ANLAMADIĞINI in English translation

you don't understand
anlamıyorsun
anlamıyorsunuz burada çok kötü şeyler olacak olamaz
etmesin fakat siz onların tespihlerini fark edemezsiniz
kavrayamıyorsunuz
figure
rakam
artistik
şahsiyet
fark
figürü
bul
anlamaya
düşündüm
çözmemiz
surete
you didn't realize
farkında değilsin
fark etmiyor
can't understand
anlayamazsın
anlayamıyorum
anlayamazlar
doesn't know
bilmiyorum
bilmezler
bilemiyorum
tanımıyorum
bilenler değiliz
değil ama insanların çokları bilmiyorlar
bilir
see
görmek
görüyor
bak
görüyor musun
bakın
bakalım
görürsün
görün
görelim
anladın mı
you didn't understand
anlamıyorsun
anlamıyorsunuz burada çok kötü şeyler olacak olamaz
etmesin fakat siz onların tespihlerini fark edemezsiniz
kavrayamıyorsunuz
you won't understand
anlamayacaksın
you don't get
anlamadığın
alamazsın
you haven't understood

Examples of using Anlamadığını in Turkish and their translations into English

{-}
  • Colloquial category close
  • Ecclesiastic category close
  • Ecclesiastic category close
  • Computer category close
  • Programming category close
İngilizceyi anlayıp anlamadığını soruyorum?- Pardon?
I'm asking, does he understand English?- Sorry?
Söylediğimi anlayıp anlamadığını bilmem lazım Alberto.
I need to know if you understand what I'm saying, Alberto.
Fakat sana soruyu anlayıp anlamadığını soruyorum.
But what I'm asking you is if you understand the question.
O, kaderi anlamadığını söylüyor.
He says he doesn't understand fate.
O zaman çoktan Bayan Drapera hakkındaki suçlamaları anlayıp anlamadığını sorduğunuzu düşünüyorum?

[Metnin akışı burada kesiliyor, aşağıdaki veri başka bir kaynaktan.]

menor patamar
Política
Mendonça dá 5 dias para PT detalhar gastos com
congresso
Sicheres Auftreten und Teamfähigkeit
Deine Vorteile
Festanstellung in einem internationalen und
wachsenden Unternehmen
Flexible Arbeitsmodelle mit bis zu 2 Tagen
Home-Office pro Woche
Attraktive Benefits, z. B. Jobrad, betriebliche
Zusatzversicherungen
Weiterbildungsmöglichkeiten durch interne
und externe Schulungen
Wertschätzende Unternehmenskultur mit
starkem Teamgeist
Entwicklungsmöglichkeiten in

You have asked Mrs. Draper whether she understood the charges against her?
Ve kimsenin onu anlamadığını söyledi.
And that no one understood him.
General Motors un CEO sunun bunu anlayıp anlamadığını bilmiyorum.
Whether the CEO of General Motors understood that, I don't know.

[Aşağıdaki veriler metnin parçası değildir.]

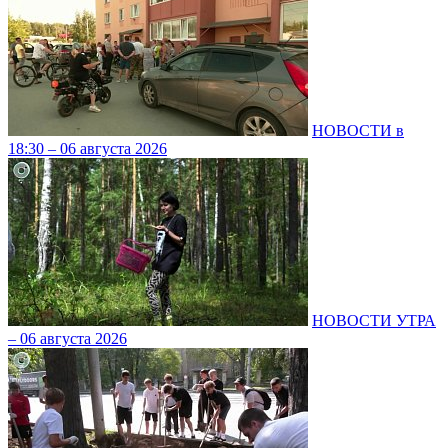
НОВОСТИ в
18:30 – 06 августа 2026
НОВОСТИ УТРА
– 06 августа 2026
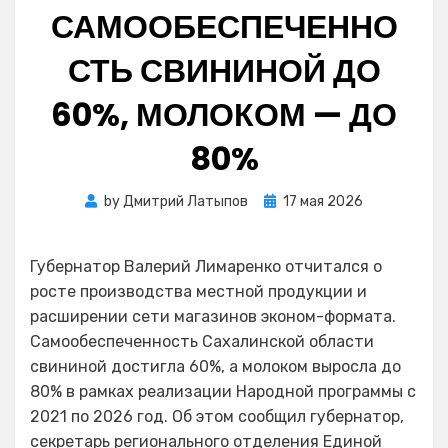
САМООБЕСПЕЧЕННО
СТЬ СВИНИНОЙ ДО
60%, МОЛОКОМ — ДО
80%
Posted
by
Дмитрий Латыпов
17 мая 2026
on
Губернатор Валерий Лимаренко отчитался о
росте производства местной продукции и
расширении сети магазинов эконом-формата.
Самообеспеченность Сахалинской области
свининой достигла 60%, а молоком выросла до
80% в рамках реализации Народной программы с
2021 по 2026 год. Об этом сообщил губернатор,
секретарь регионального отделения Единой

Tom Marynin okuduğu şeyi anlayıp anlamadığını merak ediyordu.
Tom wondered if Mary understood what she was reading.
Bir şey anlamadığını söylüyor.
He says he doesn't understand a thing.
Ne hakkında konuştuğumuzu Tomun anlayıp anlamadığını bilmiyorum.
I don't know if Tom understood what we were talking about or not.

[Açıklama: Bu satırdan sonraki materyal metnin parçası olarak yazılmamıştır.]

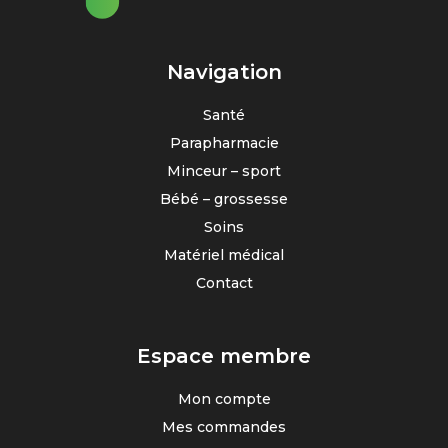
Navigation
Santé
Parapharmacie
Minceur – sport
Bébé – grossesse
Soins
Matériel médical
Contact
Espace membre
Mon compte
Mes commandes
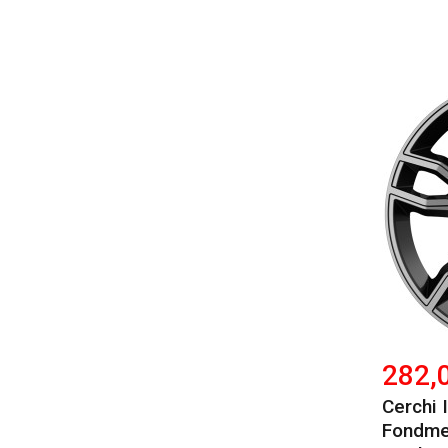
282,
Cerchi 
Fondmet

Onun İngilizce anlamadığını sanmıştım.
I thought she didn't understand English.
Tom neden bunu yapmak istemediğini anlamadığını söyledi.
Tom said he doesn't understand why you don't want to do that.
Toma anlayıp anlamadığını sordum.
I asked Tom if he understood.
Lennon ise onların hayatı anlamadığını söylemiş.
Lennon said that they didn't understand life.
Tomun Fransızca anlamadığını düşündüm.
I thought that Tom didn't understand French.
Bisikletli kişi ne olduğunu anlamadığını söyledi.
That cyclist says he didn't understand what was going on.
Çünkü şu anda tam olarak nerede olduğunu anlamadığını hissediyorum.
Because I have a feeling you don't know exactly where you are right now.
Jacki Joyun aksanından hiç birşey anlamadığını söylüyor.
Jacki says she can't understand Joy's accent.
Tom, neden kimsenin bunu yapacağını anlamadığını söyledi.
Tom said he didn't understand why anyone would do that.
Tom bir şey anlamadığını söyledi.
Tom said he didn't understand anything.